In another way, though, I was reminded most keenly of fantasy as I read this novel. The Mirror & the Light shares little with George R.R. Martin’s A Song of Ice and Fire series, and in one respect they are particularly alike: their scope. Both series take in a huge number of characters, each with their own agendas and desires, and both range across a number of years and a complex sequences of world-defining events. Where Martin conveys these via multiple perspectives, the defining quality of Mantel’s series is its fixation on only one; her literary achievement in creating a convincing consciousness out of this choice is of course these novels’ crowning glory, and what elevates them to the presumed pantheon of early twenty-first-century greatness. But A Song of Ice and Fire in fact balances its many plotlines and coincidences, vignettes and cameos, with more finesse. Much in Martin happens off-screen, imparted by rumour or letter; so, too, in Mantel. Much proves to be irrelevant or tangential, as in Mantel. And much of Martin’s narrative, too, cannot possibly be held in the reader’s mind constantly and at all times – or even requires itself to be. In Mantel, this becomes wearying, even over the course of a single instalment; in Martin, it often does not.
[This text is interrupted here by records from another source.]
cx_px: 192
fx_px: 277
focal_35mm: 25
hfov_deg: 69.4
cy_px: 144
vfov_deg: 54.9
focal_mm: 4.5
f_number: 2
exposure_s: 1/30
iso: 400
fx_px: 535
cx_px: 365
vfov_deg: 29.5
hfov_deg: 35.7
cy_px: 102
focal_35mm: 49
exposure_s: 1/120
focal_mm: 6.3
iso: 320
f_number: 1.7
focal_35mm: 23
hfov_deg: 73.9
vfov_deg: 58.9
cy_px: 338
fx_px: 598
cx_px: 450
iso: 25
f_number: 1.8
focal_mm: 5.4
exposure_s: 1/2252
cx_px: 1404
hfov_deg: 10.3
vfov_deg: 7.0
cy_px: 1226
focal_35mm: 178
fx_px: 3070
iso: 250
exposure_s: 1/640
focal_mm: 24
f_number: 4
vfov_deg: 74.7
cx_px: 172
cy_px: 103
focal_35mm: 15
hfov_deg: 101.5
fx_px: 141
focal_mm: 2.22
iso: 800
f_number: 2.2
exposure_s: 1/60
Perhaps this is because Martin’s popular fiction includes the sort of signposting or summarising – the telling and the showing – that literary fiction eschews. Mantel’s novels are Henrician courts in miniature – difficult to navigate, impossible to unravel, both compelling and claustrophobic. “That is how the enemy is hoisted, flying into the air while his horse carries on without him,” we read of a joust. “You hardly hear him hit the ground because the courtiers are yelling like drunks at a bear-baiting” [p. 790]. The noise, in other words, is part of the experience; and it’s meant to be distracting. The telling is secondary to the effect.
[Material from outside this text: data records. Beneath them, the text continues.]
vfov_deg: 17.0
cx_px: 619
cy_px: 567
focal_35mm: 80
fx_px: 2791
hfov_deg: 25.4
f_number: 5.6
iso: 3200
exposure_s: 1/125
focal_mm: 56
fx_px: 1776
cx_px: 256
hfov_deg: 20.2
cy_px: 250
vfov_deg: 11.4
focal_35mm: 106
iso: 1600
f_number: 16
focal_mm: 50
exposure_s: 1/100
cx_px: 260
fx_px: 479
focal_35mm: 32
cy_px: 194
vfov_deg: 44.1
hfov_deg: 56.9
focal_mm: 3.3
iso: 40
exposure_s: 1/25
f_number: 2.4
How much you get on with this novel will depend a great deal on how much you mind its approach. For me, the hyper-granular world-building feels both overwhelming and unconnected to the novel’s real project – to create in Cromwell a convincingly modern personality, a character we can relate to even as the world through which he moves is alien and strange. Given these novels are so loved by so many, I’m open – as I was back in 2009 – to the idea that this is my failing not the novel’s. Another of this year’s Women’s Prize shortlistees, Bernardino Evaristo’s Girl, Woman, Other is also a garlanded novel I admire but cannot love – and in which I don’t quite see the transcendental virtues others can perceive.

As The Mirror & the Light expands ever outwards across its remarkable length (and we should pause here to marvel at Mantel’s ability to stretch her novel across this sort of page-count without ever once making a prosodic slip), it only becomes more and more itself. And it is too late for this trilogy, as it becomes too late for poor old Thomas Cromwell, to win your allegiance if it has not already.